Now that the xxxxxxx is no longer there, there is really nothing else of his that remains in my life. Well I guess this is it. Whether this was one f***ing epic miscommunication I guess I'll never know. But one thing I do know is that it simply wasn't meant to be.

Posted

so it's the end of week 6 of NC from me and the beginning of the 7th week since the break up. things pretty clean and clear. I did find it a bit hard last week, more than before I felt the need to contact him not to ask him to come back, but to know if I was 120% wrong. About him, about me. About how we felt for eachother. I was talking to one of my friends today and he very serenely explained how he totally sees himself having children with one woman, but not marrying her. Like it was his property. Cold. That was cold, man.
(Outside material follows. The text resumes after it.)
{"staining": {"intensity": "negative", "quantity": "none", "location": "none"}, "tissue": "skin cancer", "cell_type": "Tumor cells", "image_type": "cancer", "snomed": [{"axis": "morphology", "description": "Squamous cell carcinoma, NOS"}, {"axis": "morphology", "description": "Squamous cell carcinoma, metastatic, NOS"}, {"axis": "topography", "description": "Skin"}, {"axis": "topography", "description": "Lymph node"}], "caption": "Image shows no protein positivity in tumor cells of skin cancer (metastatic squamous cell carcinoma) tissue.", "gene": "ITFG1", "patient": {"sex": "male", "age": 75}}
I totally don't miss having sex with him. Something must be off. I think week 6 is def a milestone for me. I don't think about him almost at all, these days. I have other worries. Much much bigger and much more important. I made peace with myself. On the outside and on the inside. I've let the dice fall where they may. The only thing left for me is to continue to living.

Posted

It is no secret that I've been abysmal at this whole non contact thing. Every so often, either me or my ex would end up throwing breadcrumbs and I'd end up at square 1. So I don't count it a victory that I've got X days NC, I count it as a victory that I no longer count how long I've gone without her. I didn't get a job I really wanted, so the stress has been piled on, and then I got a case at work and I'm defending a scumbag, who... Well, he "takes pictures" and I have to convince a court that he's a good guy who had a rough patch. It's a job I don't want to have to do anymore, I hate it. So it's fair to say I've been having a terrible time.

 

Then yesterday night something odd happened. I'd just been out to get a drink and I was walking down the main road when this lass comes up to me and tells me some guy had been following her and she was scared and asked if I'd pretend to be her partner until he left. I looked around and this guy looked so creepy. Like, I put away a handful of guys like him a week. So I put my arm around her and start asking about her day. She's a dental hygienist who hates citrus smells. She was so adorably awkward! I took her into a Tesco Express, bought a couple of microwave meals and wine and once I was sure the guy had gone, put her in a taxi. She gave me her number and she's coming around for a microwave meal and a movie on Friday evening, haha! We've been talking all evening and I feel like a teenager with a crush on a schoolfriend.

 

I'm not a big believer in Karma or Destiny, but I can't say I'm mad at how this has worked out.

 

For the first time in months, I think I'm "happy" :)

  • Like 3
Posted

Today's been hard. One week ago today...is the last time I will have ever spoken to him.

 

Yeah. Today was hard.

Posted

Funny things those moments of clarity. You know those? Moments when you're thinking that "Hey, it wasn't meant to be. Everything gonna be allright. Just hang in there and you'll find yourself a better gf". Lately I've been having these thoughts more regularly. Today was the first morning in weeks when the first thing in my mind after waking up wasn't her. That's progress, I think. Also, I think that maybe I've been numbing myself by overthinking her. I'm just tired of longing after her and thinking those what-ifs. I know we're too drifted apart. We're both moving out of our place and when she's here, she's acting like she doesn't care for me at all anymore. It's tough coming from a person that just few months ago said that she loved me more than anything. Well, she's young.

 

I still get feelings of sadness when I think about my ex and her new soon-to-be official boyfriend (that's they direction they seem to be heading).